Passage provided –
Neil Young’s most mysterious song has its beginnings in the wilds of Peru in 1969, where an out-of-control Dennis Hopper was directing The Last Movie, his follow-up to Easy Rider. With Hopper was his friend Dean Stockwell, a minor child and teen star of the 1940s and 50s, later famous for the 90s time-travel TV hit Quantum Leap.
“In Peru, Dennis very strongly urged me to write a screenplay,” Stockwell recalls, “and he would get it produced. I came back home to Topanga Canyon [in the mountains outside LA] and wrote After The Gold Rush. Neil was living in Topanga then too, and a copy of it somehow got to him. He had had writer’s block for months, and his record company was after him. And after he read this screenplay, he wrote the After The Gold Rush album in three weeks.”
Stockwell’s screenplay is long lost. Young’s biographer Jimmy McDonough was told that it was “an end-of-the-world movie”, which ended with a tidal wave crashing towards its hero as he stood in the parking lot of the Topanga hippies’ favourite hang-out, the Corral, whose regulars included Young and Joni Mitchell. Stockwell’s friend Russ Tamblyn was set to play a rocker recluse living in a castle, and wild-haired local artist George Herms was meant to haul a “tree of life”, like Christ with his crucifix, across the Canyon.

Goal 1 –
Translate the sentence "Stockwell’s screenplay is long lost." from the passage about Neil Young’s song into Spanish.

Dataset items:
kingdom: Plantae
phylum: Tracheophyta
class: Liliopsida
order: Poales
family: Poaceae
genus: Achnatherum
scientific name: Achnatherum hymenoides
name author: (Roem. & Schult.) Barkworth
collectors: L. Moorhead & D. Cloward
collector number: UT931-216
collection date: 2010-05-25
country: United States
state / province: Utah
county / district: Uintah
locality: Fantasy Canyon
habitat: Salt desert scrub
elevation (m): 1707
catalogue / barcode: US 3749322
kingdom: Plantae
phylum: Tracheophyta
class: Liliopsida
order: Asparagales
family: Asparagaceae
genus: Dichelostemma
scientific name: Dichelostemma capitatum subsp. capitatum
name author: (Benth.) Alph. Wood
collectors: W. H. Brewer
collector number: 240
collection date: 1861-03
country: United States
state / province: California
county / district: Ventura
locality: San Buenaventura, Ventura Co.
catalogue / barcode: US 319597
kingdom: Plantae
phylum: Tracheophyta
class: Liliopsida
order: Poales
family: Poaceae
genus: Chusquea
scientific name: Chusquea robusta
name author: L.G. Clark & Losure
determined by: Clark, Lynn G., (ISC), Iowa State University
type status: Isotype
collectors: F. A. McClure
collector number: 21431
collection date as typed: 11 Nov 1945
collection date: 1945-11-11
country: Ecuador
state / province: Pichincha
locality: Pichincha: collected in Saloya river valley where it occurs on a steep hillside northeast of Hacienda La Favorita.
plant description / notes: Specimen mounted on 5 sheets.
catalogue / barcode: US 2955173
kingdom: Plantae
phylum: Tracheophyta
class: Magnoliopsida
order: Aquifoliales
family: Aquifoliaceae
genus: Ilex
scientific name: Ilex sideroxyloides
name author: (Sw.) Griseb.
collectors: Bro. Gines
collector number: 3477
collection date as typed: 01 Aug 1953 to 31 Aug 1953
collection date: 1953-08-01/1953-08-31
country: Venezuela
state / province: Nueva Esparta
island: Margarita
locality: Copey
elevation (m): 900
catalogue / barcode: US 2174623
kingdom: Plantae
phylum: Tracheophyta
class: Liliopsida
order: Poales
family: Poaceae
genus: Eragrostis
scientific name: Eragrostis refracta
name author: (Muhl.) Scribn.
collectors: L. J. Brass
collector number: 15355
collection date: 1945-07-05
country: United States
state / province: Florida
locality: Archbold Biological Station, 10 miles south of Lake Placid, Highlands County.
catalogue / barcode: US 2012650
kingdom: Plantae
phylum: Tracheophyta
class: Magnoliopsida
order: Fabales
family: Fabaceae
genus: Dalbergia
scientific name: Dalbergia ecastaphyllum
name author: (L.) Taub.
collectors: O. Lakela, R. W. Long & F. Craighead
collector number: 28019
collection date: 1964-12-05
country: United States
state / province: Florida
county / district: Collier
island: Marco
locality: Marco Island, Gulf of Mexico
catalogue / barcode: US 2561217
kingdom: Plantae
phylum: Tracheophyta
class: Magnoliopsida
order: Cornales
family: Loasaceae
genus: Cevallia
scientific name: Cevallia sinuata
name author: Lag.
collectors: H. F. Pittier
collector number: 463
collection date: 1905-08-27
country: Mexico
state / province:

Goal 2 –
Update the rows from their first line through the line containing "catalogue / barcode: US 2955173" by changing "collectors" to "collected by". Return only those lines, with everything else unchanged.

Complete output 1 –
El guion de Stockwell se perdió hace mucho tiempo.

Complete output 2 –
kingdom: Plantae
phylum: Tracheophyta
class: Liliopsida
order: Poales
family: Poaceae
genus: Achnatherum
scientific name: Achnatherum hymenoides
name author: (Roem. & Schult.) Barkworth
collected by: L. Moorhead & D. Cloward
collector number: UT931-216
collection date: 2010-05-25
country: United States
state / province: Utah
county / district: Uintah
locality: Fantasy Canyon
habitat: Salt desert scrub
elevation (m): 1707
catalogue / barcode: US 3749322
kingdom: Plantae
phylum: Tracheophyta
class: Liliopsida
order: Asparagales
family: Asparagaceae
genus: Dichelostemma
scientific name: Dichelostemma capitatum subsp. capitatum
name author: (Benth.) Alph. Wood
collected by: W. H. Brewer
collector number: 240
collection date: 1861-03
country: United States
state / province: California
county / district: Ventura
locality: San Buenaventura, Ventura Co.
catalogue / barcode: US 319597
kingdom: Plantae
phylum: Tracheophyta
class: Liliopsida
order: Poales
family: Poaceae
genus: Chusquea
scientific name: Chusquea robusta
name author: L.G. Clark & Losure
determined by: Clark, Lynn G., (ISC), Iowa State University
type status: Isotype
collected by: F. A. McClure
collector number: 21431
collection date as typed: 11 Nov 1945
collection date: 1945-11-11
country: Ecuador
state / province: Pichincha
locality: Pichincha: collected in Saloya river valley where it occurs on a steep hillside northeast of Hacienda La Favorita.
plant description / notes: Specimen mounted on 5 sheets.
catalogue / barcode: US 2955173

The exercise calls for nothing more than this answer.